Jump ahead to digital cameras. Instead of being locked to a certain ISO for 36 frames, you can now change the ISO setting for each shot you take. However, I wouldn’t recommend this… especially for a hobbyist. It could get too confusing. So why would ISO even matter now that there is no film? ISO still plays a key part, when combined with aperture and shutter speed, to get a great shot. As I stated earlier, the lower the number (100-200) the better quality your photo will be. In film days, you may remember a sort of grainy effect on some images. Digital images can have their own grain too. It is referred to as noise, and can be seen as a flat block-y area, typically in very light or dark shadowy areas. If you see this in your photos, check your ISO. Always shoot at the lowest ISO possible, using your aperture and shutter speed to get the right exposure, and then move up to the next ISO setting if your previous settings didn’t work.

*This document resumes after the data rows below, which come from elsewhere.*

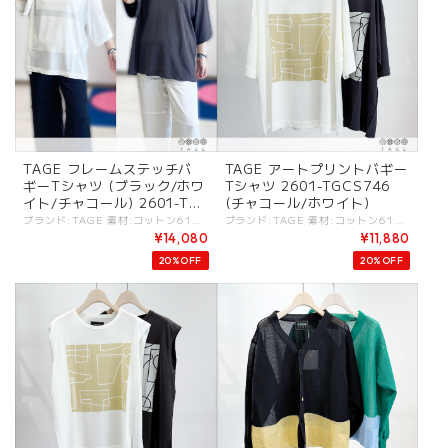
TAGE フレームステッチバ
TAGE アートプリントバギー
ギーTシャツ (ブラック/ホワ
Tシャツ 2601-TGCS746
イト/チャコール) 2601-TG
(チャコール/ホワイト)
CS749
ブランド:TAGE 素材:コットン61%,レーヨン39%. カラー:・ブラック ・ホワイト ・チャコール サイズ:[38].着丈:69cm/バスト:126cm/肩幅:61cm/袖丈:25cm/ - 糸や編み方でヴィンテージ感を出した天竺素材。 柔らかさと羽毛の少ないクリアな印象がバランス良いジャージートップス。 ゆったりサイズ感。 フロントにフレーム布縫い付けデザイン。 ボトムとのバランス感が取りやすい着丈。 #TAGE #タージュ -TAGE- MINIMALISM：コントラストが特徴のシンプルな表現. FUNCTIONAL：ボディの動きに寄りそうパターン. CLEAN：洗練されたディテールとクリーンなシルエット. これらがKEYとなる[TAGE]のデザインフィロソフィ。 - - - - - [ＴＡＧＥ]は高田祐子による東京をベースにしているレディスウェアブランド。 ミニマルアートやドローイングから影響を受けたコレクションが多く、デザインは不規則な変化・カラーコンビネーション・切り替えテクニックなどのコントラストが特徴のシンプルな表現を基本としている。 ----------- ※商品カラーは撮影時の光や閲覧環境によって、実際の商品と若干異なる場合がございます ※平置き採寸となりますので、多少の誤差が生じる場合がございます。 (ニットなど製品上、伸縮性があるものも伸ばさずに計測) ※タグ記載の注意事項、洗濯表示を必ずお読みください。 ☆その他気になる点はお気軽にご連絡ください☆ tage-2601tgcs749
ブランド:TAGE 素材:コットン61%,レーヨン39%. カラー:・チャコール ・ホワイト サイズ:[38].着丈:69cm/バスト:126cm/肩幅:61cm/袖丈:25cm/ - 糸や編み方でヴィンテージ感を出した天竺素材。 柔らかさと羽毛の少ないクリアな印象がバランス良いジャージートップス。 クルーネック。 フロント胸部分にオリジナルアートプリント。 ヒジが隠れる袖丈。 #TAGE #タージュ -TAGE- MINIMALISM：コントラストが特徴のシンプルな表現. FUNCTIONAL：ボディの動きに寄りそうパターン. CLEAN：洗練されたディテールとクリーンなシルエット. これらがKEYとなる[TAGE]のデザインフィロソフィ。 - - - - - [ＴＡＧＥ]は高田祐子による東京をベースにしているレディスウェアブランド。 ミニマルアートやドローイングから影響を受けたコレクションが多く、デザインは不規則な変化・カラーコンビネーション・切り替えテクニックなどのコントラストが特徴のシンプルな表現を基本としている。 ----------- ※商品カラーは撮影時の光や閲覧環境によって、実際の商品と若干異なる場合がございます ※平置き採寸となりますので、多少の誤差が生じる場合がございます。 (ニットなど製品上、伸縮性があるものも伸ばさずに計測) ※タグ記載の注意事項、洗濯表示を必ずお読みください。 ☆その他気になる点はお気軽にご連絡ください☆ tage-2601tgcs746
¥14,080
¥11,880
20%OFF
20%OFF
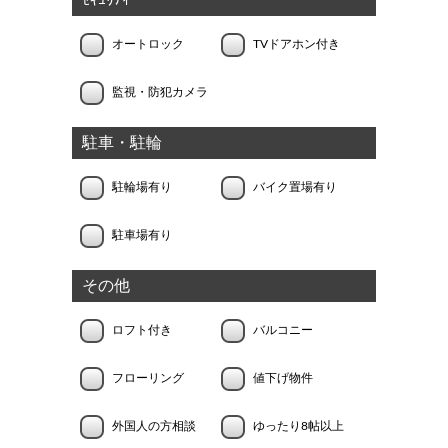
ｾｷｭﾘﾃｨｰ
オートロック
TVドアホン付き
監視・防犯カメラ
駐車・駐輪
駐輪場有り
バイク置場有り
駐車場有り
その他
ロフト付き
バルコニー
フローリング
値下げ物件
外国人の方相談
ゆったり8帖以上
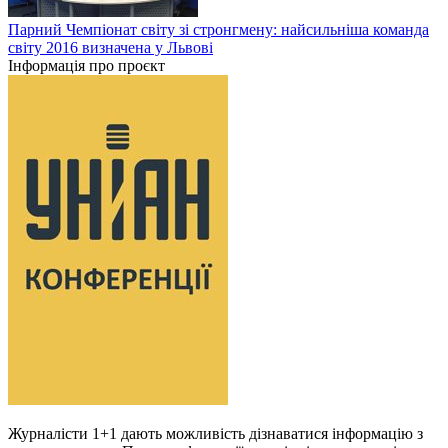
Парний Чемпіонат світу зі стронгмену: найсильніша команда
світу 2016 визначена у Львові
Інформація про проєкт
Журналісти 1+1 дають можливість дізнаватися інформацію з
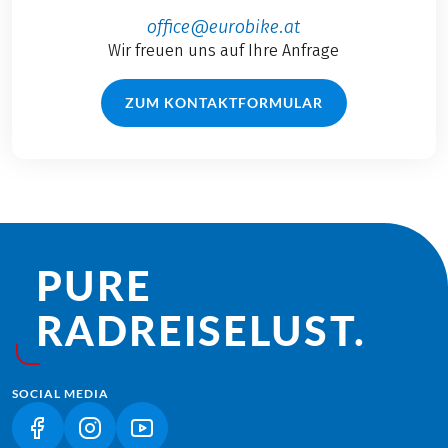
sollten nicht
office@eurobike.at
fehlend!
Wir freuen uns auf Ihre Anfrage
ZUM KONTAKTFORMULAR
PURE
RADREISE­LUST.
SOCIAL MEDIA
(LINK ÖFFNET IN NEUEM TAB)
(LINK ÖFFNET IN NEUEM TAB)
(LINK ÖFFNET IN NEUEM TAB)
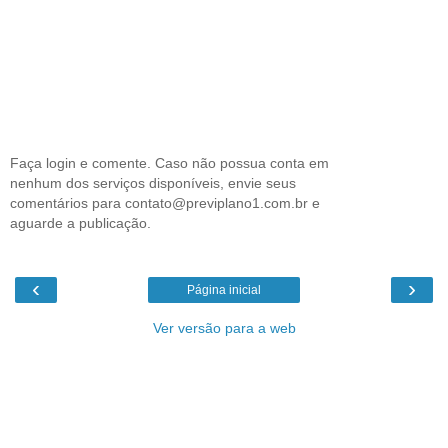
Faça login e comente. Caso não possua conta em
nenhum dos serviços disponíveis, envie seus
comentários para contato@previplano1.com.br e
aguarde a publicação.
‹
›
Página inicial
Ver versão para a web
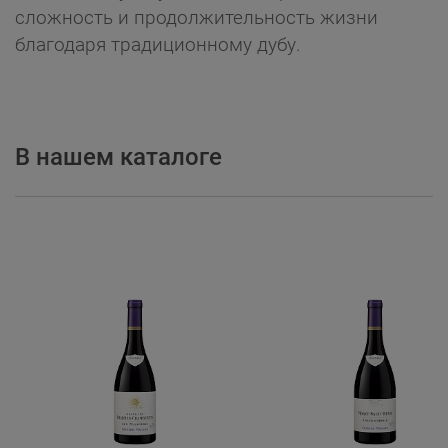
сложность и продолжительность жизни
благодаря традиционному дубу.
В нашем каталоге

Ultimately, the best way to better yourself as a photographer is to begin shooting outside with the automatic settings on your digital SLR camera. Play with all aspects of composition until you understand what to look for, and how to do it quickly. As you shoot, and composition becomes more comfortable to you, start taking notes of what settings your camera uses based on your location It isn’t a bad idea to take a notepad with you, or keep track of your favorite photos’ settings in your smartphone. Use these settings as a basis for you to advance over to the manual mode, remembering the tips I mentioned above. Above all, SHOOT!! Take every opportunity to photograph in random environments. It will allow you to get more comfortable with your camera, to develop better compositions, and make faster decisions.